Graham Stock, Emerging Markets Senior Sovereign Strategist at BlueBay Asset Management, discussed a recent seven-year issue by the Maldives that he said had various E, S and G “red flags”. His firm did not participate in the offering, he said in response to a question from the floor. He noted how engagement with sovereigns on ESG issues is difficult, especially in an environment where terms like “hunger bonds” were being bandied about in reference to Venezuela. But excluding a particular country is difficult, he said, observing: “what are the criteria for doing that?”
Exclusions: What have been the major trends in corporate exclusions to date, and based on what evidence?
Hilde Jervan, Chief Advisor at the Council On Ethics for the Norwegian Government Pension Fund Global, said of the asset owners’ engagement work with garment manufacturers: “The jury’s still out, we don't know where this is heading. The challenge is to make the changes last.”
Real assets, reputation and biodiversity
Mark Mansley Chief Investment Officer, Environment Agency Pension Fund said investors needed a “deeper understanding” of agriculture investments, in terms of due diligence: “There’s a lot that can go wrong.” Mansley also added that: “Biodiversity is one of the great unanswered challenges of the RI world.”

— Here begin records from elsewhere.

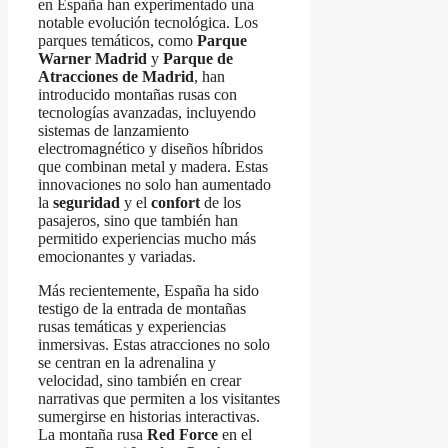
en España han experimentado una
notable evolución tecnológica. Los
parques temáticos, como
Parque
Warner Madrid
y
Parque de
Atracciones de Madrid
, han
introducido montañas rusas con
tecnologías avanzadas, incluyendo
sistemas de lanzamiento
electromagnético y diseños híbridos
que combinan metal y madera. Estas
innovaciones no solo han aumentado
la
seguridad
y el
confort
de los
pasajeros, sino que también han
permitido experiencias mucho más
emocionantes y variadas.
Más recientemente, España ha sido
testigo de la entrada de montañas
rusas temáticas y experiencias
inmersivas. Estas atracciones no solo
se centran en la adrenalina y
velocidad, sino también en crear
narrativas que permiten a los visitantes
sumergirse en historias interactivas.
La montaña rusa
Red Force
en el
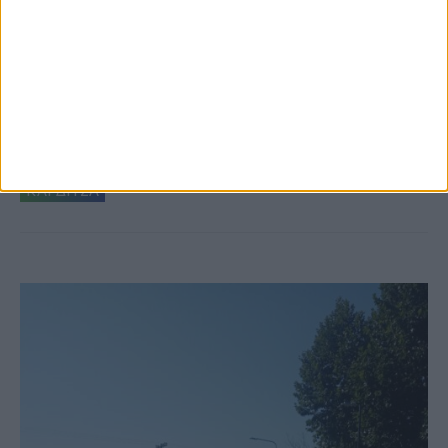
6 Αυγούστου 2026, 10:11 πμ
Ξεκινά η κατεδάφιση ετοιμόρροπων
κτιρίων σε Αγναντερό και Ριζοβούνι
ΚΑΡΔΙΤΣΑ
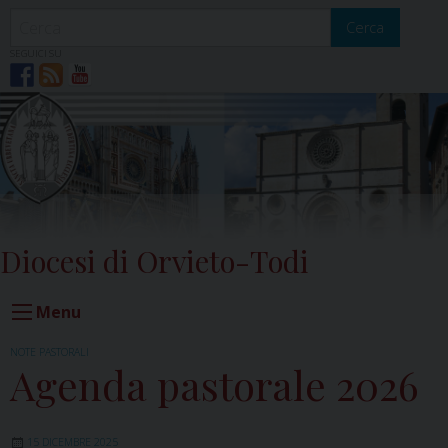
Skip
to
Cerca
content
SEGUICI SU
Diocesi di Orvieto-Todi
Menu
NOTE PASTORALI
Agenda pastorale 2026
15 DICEMBRE 2025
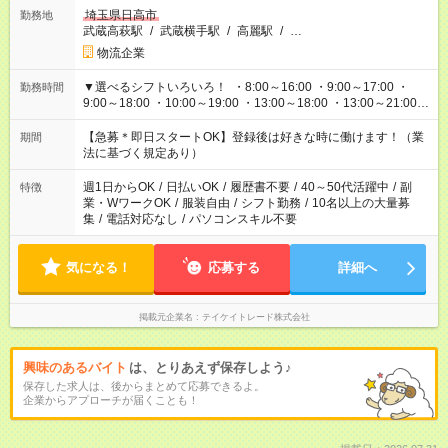
埼玉県日高市
勤務地
武蔵高萩駅
/
武蔵横手駅
/
高麗駅
/
…
物流企業
▼選べるシフトいろいろ！ ・8:00～16:00 ・9:00～17:00 ・
勤務時間
9:00～18:00 ・10:00～19:00 ・13:00～18:00 ・13:00～21:00
・22:00～翌6:00 など 上記以外の時間で相談可能なお仕事も！
あなたの希望を教えてください！
【急募＊即日スタートOK】登録後は好きな時に働けます！（業
期間
法に基づく規定あり）
週1日からOK
/
日払いOK
/
履歴書不要
/
40～50代活躍中
/
副
特徴
業・WワークOK
/
服装自由
/
シフト勤務
/
10名以上の大量募
集
/
電話対応なし
/
パソコンスキル不要
気になる！
応募する
詳細へ
掲載元企業名
テイケイトレード株式会社
興味のあるバイト
は、とりあえず保存しよう♪
保存した求人は、後からまとめて応募できるよ。
企業からアプローチが届くことも！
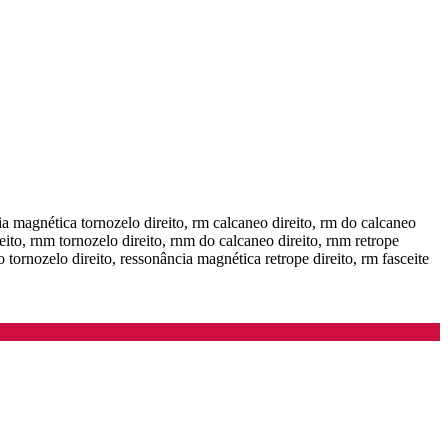
ia magnética tornozelo direito, rm calcaneo direito, rm do calcaneo
reito, rnm tornozelo direito, rnm do calcaneo direito, rnm retrope
 tornozelo direito, ressonância magnética retrope direito, rm fasceite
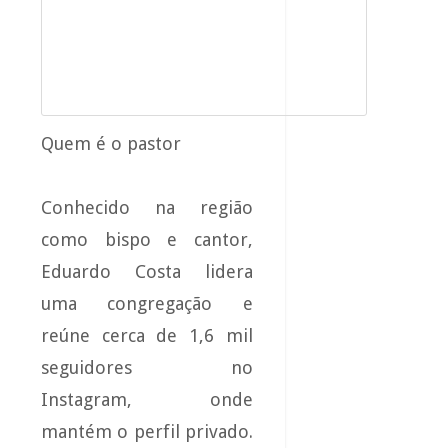
Quem é o pastor
Conhecido na região
como bispo e cantor,
Eduardo Costa lidera
uma congregação e
reúne cerca de 1,6 mil
seguidores no
Instagram, onde
mantém o perfil privado.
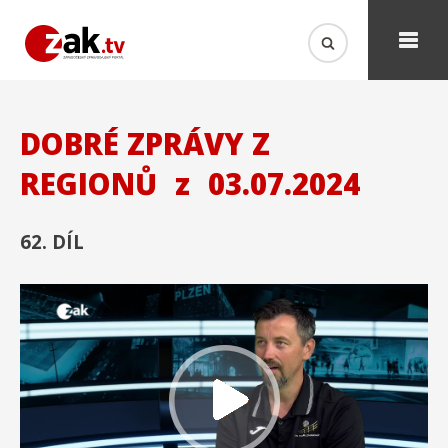
DOBRÉ ZPRÁVY Z
REGIONŮ
z
03.07.2024
62. DÍL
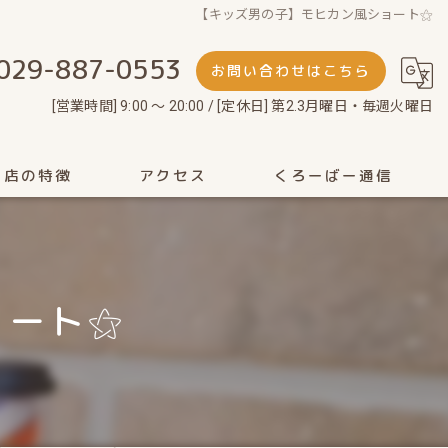
【キッズ男の子】モヒカン風ショート⚝
029-887-0553
お問い合わせはこちら
[営業時間] 9:00 ～ 20:00 / [定休日] 第2.3月曜日・毎週火曜日
当店の特徴
アクセス
くろーばー通信
剃り
ット
ョート⚝
性
ェイシャル
ッドスパ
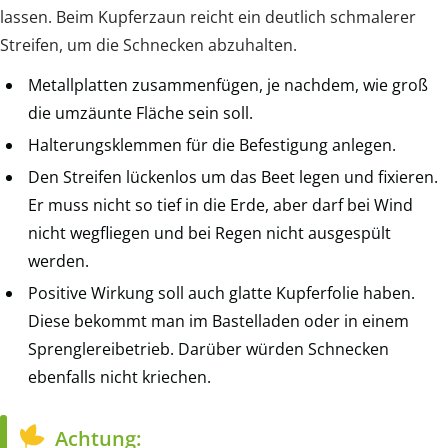
lassen. Beim Kupferzaun reicht ein deutlich schmalerer
Streifen, um die Schnecken abzuhalten.
Metallplatten zusammenfügen, je nachdem, wie groß
die umzäunte Fläche sein soll.
Halterungsklemmen für die Befestigung anlegen.
Den Streifen lückenlos um das Beet legen und fixieren.
Er muss nicht so tief in die Erde, aber darf bei Wind
nicht wegfliegen und bei Regen nicht ausgespült
werden.
Positive Wirkung soll auch glatte Kupferfolie haben.
Diese bekommt man im Bastelladen oder in einem
Sprenglereibetrieb. Darüber würden Schnecken
ebenfalls nicht kriechen.
Achtung:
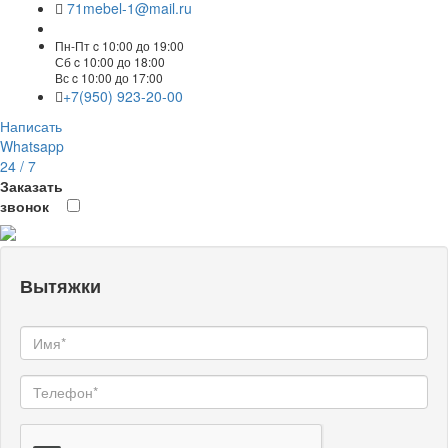
71mebel-1@mail.ru
Пн-Пт c 10:00 до 19:00
Сб c 10:00 до 18:00
Вс c 10:00 до 17:00
+7(950) 923-20-00
Написать
Whatsapp
24 / 7
Заказать
звонок
Вытяжки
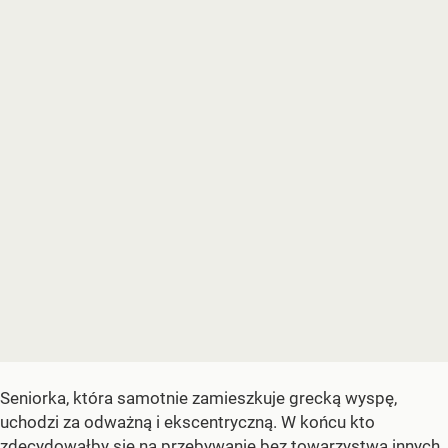
Seniorka, która samotnie zamieszkuje grecką wyspę,
uchodzi za odważną i ekscentryczną. W końcu kto
zdecydowałby się na przebywanie bez towarzystwa innych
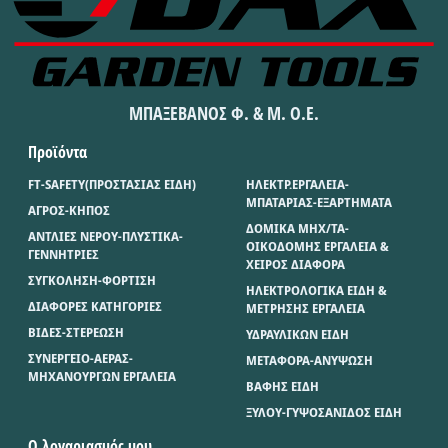
ΜΠΑΞΕΒΑΝΟΣ Φ. & Μ. Ο.Ε.
Προϊόντα
FT-SAFETY(ΠΡΟΣΤΑΣΙΑΣ ΕΙΔΗ)
ΗΛΕΚΤΡ.ΕΡΓΑΛΕΙΑ-
ΜΠΑΤΑΡΙΑΣ-ΕΞΑΡΤΗΜΑΤΑ
ΑΓΡΟΣ-ΚΗΠΟΣ
ΔΟΜΙΚΑ ΜΗΧ/ΤΑ-
ΑΝΤΛΙΕΣ ΝΕΡΟΥ-ΠΛΥΣΤΙΚΑ-
ΟΙΚΟΔΟΜΗΣ ΕΡΓΑΛΕΙΑ &
ΓΕΝΝΗΤΡΙΕΣ
ΧΕΙΡΟΣ ΔΙΑΦΟΡΑ
ΣΥΓΚΟΛΗΣΗ-ΦΟΡΤΙΣΗ
ΗΛΕΚΤΡΟΛΟΓΙΚΑ ΕΙΔΗ &
ΔΙΑΦΟΡΕΣ ΚΑΤΗΓΟΡΙΕΣ
ΜΕΤΡΗΣΗΣ ΕΡΓΑΛΕΙΑ
ΒΙΔΕΣ-ΣΤΕΡΕΩΣΗ
ΥΔΡΑΥΛΙΚΩΝ ΕΙΔΗ
ΣΥΝΕΡΓΕΙΟ-ΑΕΡΑΣ-
ΜΕΤΑΦΟΡΑ-ΑΝΥΨΩΣΗ
ΜΗΧΑΝΟΥΡΓΩΝ ΕΡΓΑΛΕΙΑ
ΒΑΦΗΣ ΕΙΔΗ
ΞΥΛΟΥ-ΓΥΨΟΣΑΝΙΔΟΣ ΕΙΔΗ
Ο λογαριασμός μου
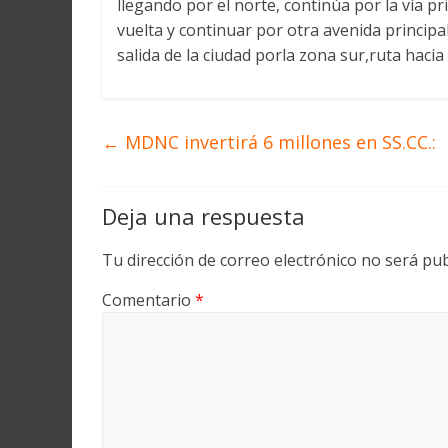
llegando por el norte, continúa por la vía pr
Martín
y
vuelta y continuar por otra avenida principal
Loreto
salida de la ciudad porla zona sur,ruta hacia
←
MDNC invertirá 6 millones en SS.CC.:
Deja una respuesta
Tu dirección de correo electrónico no será pub
Comentario
*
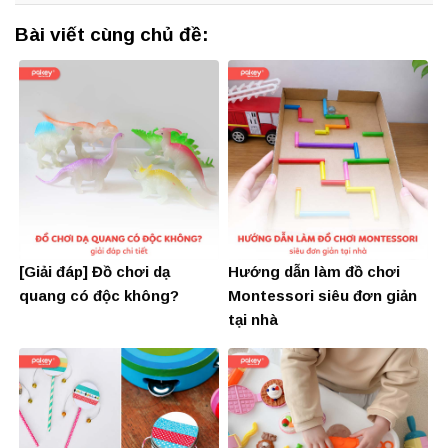
Bài viết cùng chủ đề:
[Giải đáp] Đồ chơi dạ
Hướng dẫn làm đồ chơi
quang có độc không?
Montessori siêu đơn giản
tại nhà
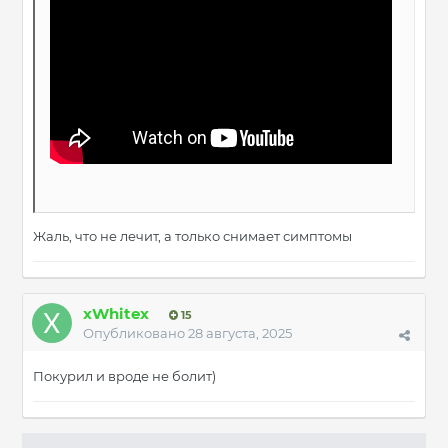
Жаль, что не лечит, а только снимает симптомы
xWhitex
15
Опубликовано
28 августа, 2025
Покурил и вроде не болит)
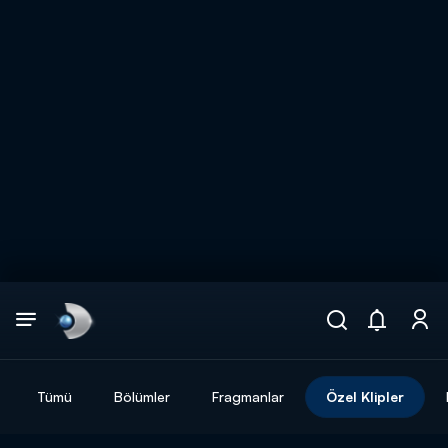
Arama
muhteşem ikili
ARAMA SONUÇLARI
Tümü
Bölümler
Fragmanlar
Özel Klipler
DİĞER SONUÇLAR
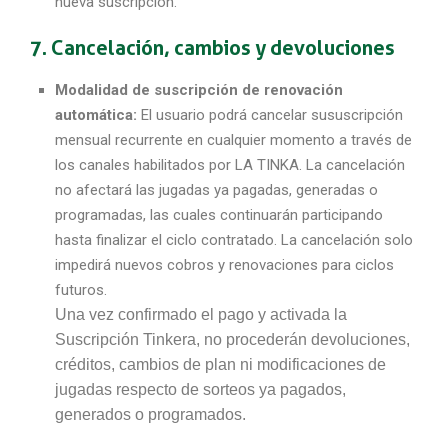
nueva suscripción.
7. Cancelación, cambios y devoluciones
Modalidad de suscripción de renovación
automática
:
El usuario podrá cancelar sususcripción
mensual recurrente en cualquier momento a través de
los canales habilitados por LA TINKA. La cancelación
no afectará las jugadas ya pagadas, generadas o
programadas, las cuales continuarán participando
hasta finalizar el ciclo contratado. La cancelación solo
impedirá nuevos cobros y renovaciones para ciclos
futuros.
Una vez confirmado el pago y activada la
Suscripción Tinkera, no procederán devoluciones,
créditos, cambios de plan ni modificaciones de
jugadas respecto de sorteos ya pagados,
generados o programados.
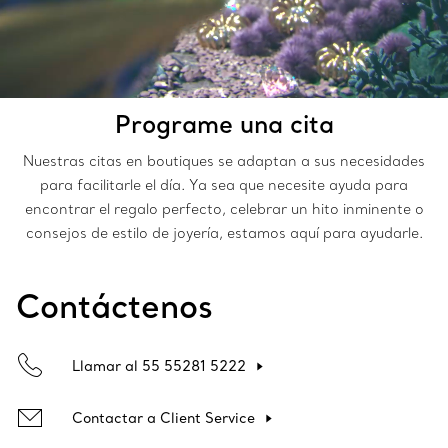
Programe una cita
Nuestras citas en boutiques se adaptan a sus necesidades
para facilitarle el día. Ya sea que necesite ayuda para
encontrar el regalo perfecto, celebrar un hito inminente o
consejos de estilo de joyería, estamos aquí para ayudarle.
Contáctenos
Llamar al 55 55281 5222
Contactar a Client Service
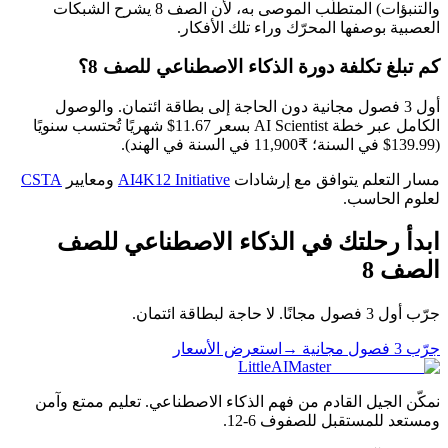
والتنبؤات) المتطلّب الموصى به، لأن الصف 8 يشرح الشبكات
العصبية بوصفها المحرّك وراء تلك الأفكار.
كم تبلغ تكلفة دورة الذكاء الاصطناعي للصف 8؟
أول 3 فصول مجانية دون الحاجة إلى بطاقة ائتمان. والوصول
الكامل عبر خطة AI Scientist بسعر 11.67$ شهريًا تُحتسب سنويًا
(139.99$ في السنة؛ ₹11,900 في السنة في الهند).
مسار التعلم يتوافق مع إرشادات
AI4K12 Initiative
ومعايير
CSTA
لعلوم الحاسب.
ابدأ رحلتك في الذكاء الاصطناعي للصف
الصف
8
جرّب أول 3 فصول مجانًا. لا حاجة لبطاقة ائتمان.
جرّب 3 فصول مجانية
→
استعرض الأسعار
LittleAIMaster
نمكّن الجيل القادم من فهم الذكاء الاصطناعي. تعليم ممتع وآمن
ومستعد للمستقبل للصفوف 6-12.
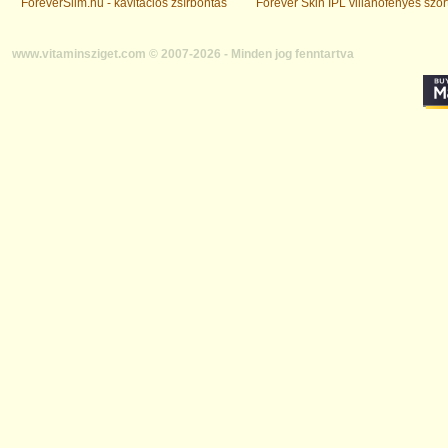
ForeverSlim.hu - kavitációs zsírbontás
Forever Skin IPL villanófényes szőr
www.vitaminsziget.com © 2007-2026 - Minden jog fenntartva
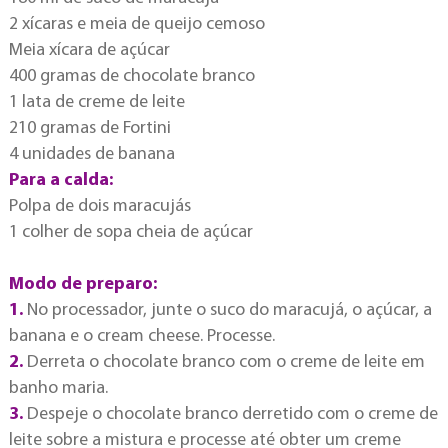
2 xícaras e meia de queijo cemoso
Meia xícara de açúcar
400 gramas de chocolate branco
1 lata de creme de leite
210 gramas de Fortini
4 unidades de banana
Para a calda:
Polpa de dois maracujás
1 colher de sopa cheia de açúcar
Modo de preparo:
1.
No processador, junte o suco do maracujá, o açúcar, a
banana e o cream cheese. Processe.
2.
Derreta o chocolate branco com o creme de leite em
banho maria.
3.
Despeje o chocolate branco derretido com o creme de
leite sobre a mistura e processe até obter um creme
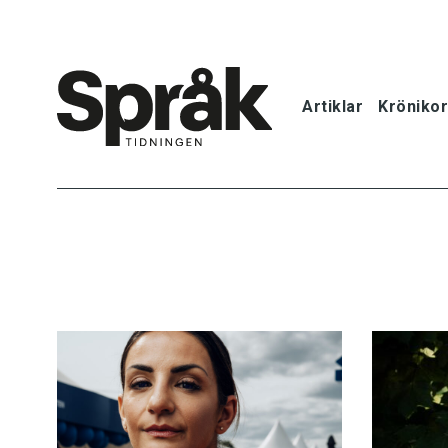
Artiklar
Krönikor
Hem
Artiklar
Krönikor
Språkfrågor
Skrivtips
Bokrecensi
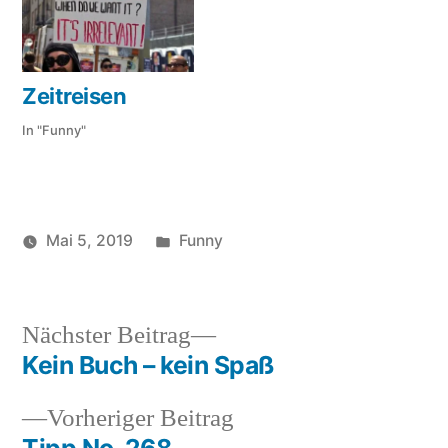
Zeitreisen
In "Funny"
Veröffentlicht
Mai 5, 2019
Funny
Veröffentlicht
in
Schlagwörter:
soundbites
funny
,
von
Legs
,
Octopus
,
Nächster
Nächster Beitrag
Sign
Beitrag:
Kein Buch – kein Spaß
Beitragsnavigation
Vorheriger
Vorheriger Beitrag
Beitrag:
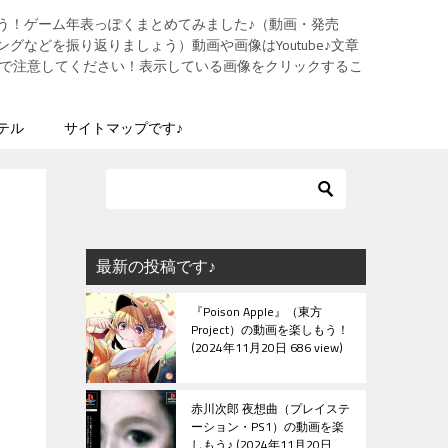
う！ゲーム年表っぽくまとめてみました♪（動画・発売
グなどを振り返りましょう）動画や画像はYoutube♪文章
ますので注意してください！表示している画像をクリックするこ
テル
サイトマップです♪
最新の投稿です♪
『Poison Apple』（東方
Project）の動画を楽しもう！
2024年11月20日 686 view
赤川次郎 夜想曲（プレイステ
ーション・PS1）の動画を楽
しもう♪
2024年11月20日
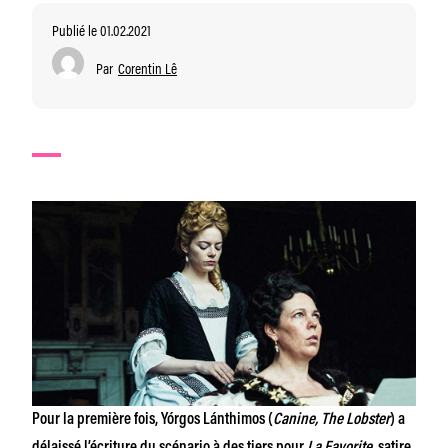
Publié le 01.02.2021
Par
Corentin Lê
Pour la première fois, Yórgos Lánthimos (
Canine, The Lobster
) a
délaissé l’écriture du scénario à des tiers pour
La Favorite
, satire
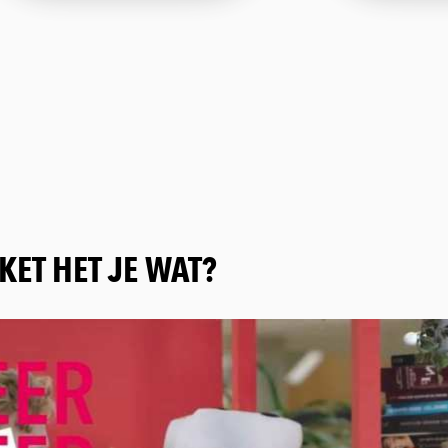
KET HET JE WAT?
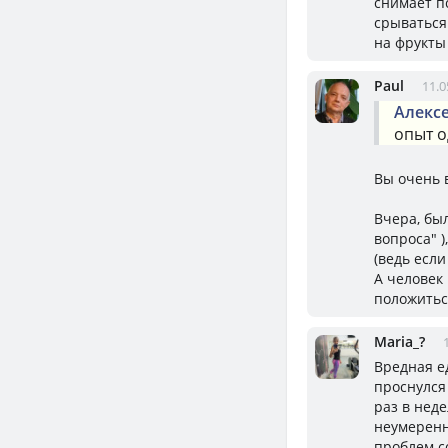
снимает п
срываться
на фрукты
Paul
11.0
Алекс
опыт о
Вы очень 
Вчера, бы
вопроса" 
(ведь если
А человек 
положитьс
Mariа_?
Вредная ед
проснулся 
раз в нед
неумеренн
проблем с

Mark Gough, Executive Director, Natural Capital Coalition, warned of being too process oriented, pointing out that in some cases, certification can sometimes limit innovation.
Barriers to effective stewardship for asset owners: the journey of the Red Line Voting Campaign
Janice Turner, Member, Department for Work and Pensions Trustees Panel and Co-Chair, Association of Member Nominated Trustees (AMNT) said its Annual Member survey showed that 59% of scheme boards disclosed on ESG, but that 38% had no explicit ESG policy and did not know how their share votes were carried out: “Therefore many Trusts are “not meeting the expectations of regulators”.
Turner said there was a lack of advice on ESG issues despite top-level awareness in the consultant industry.
Peter Sparkes, Trustee, Thomas Cook Pension Scheme and Committee Member, AMNT said that bolstered by regulatory changes with regards to ESG “Trustees should up the ante” and use the RFP process to select consultants with ESG sensitivity.
Turner added: “I’ve been surprised since we launched the Red Lines about the reticence of some fund managers who pension funds pay to act as their ‘agents’: it’s quite incredible.”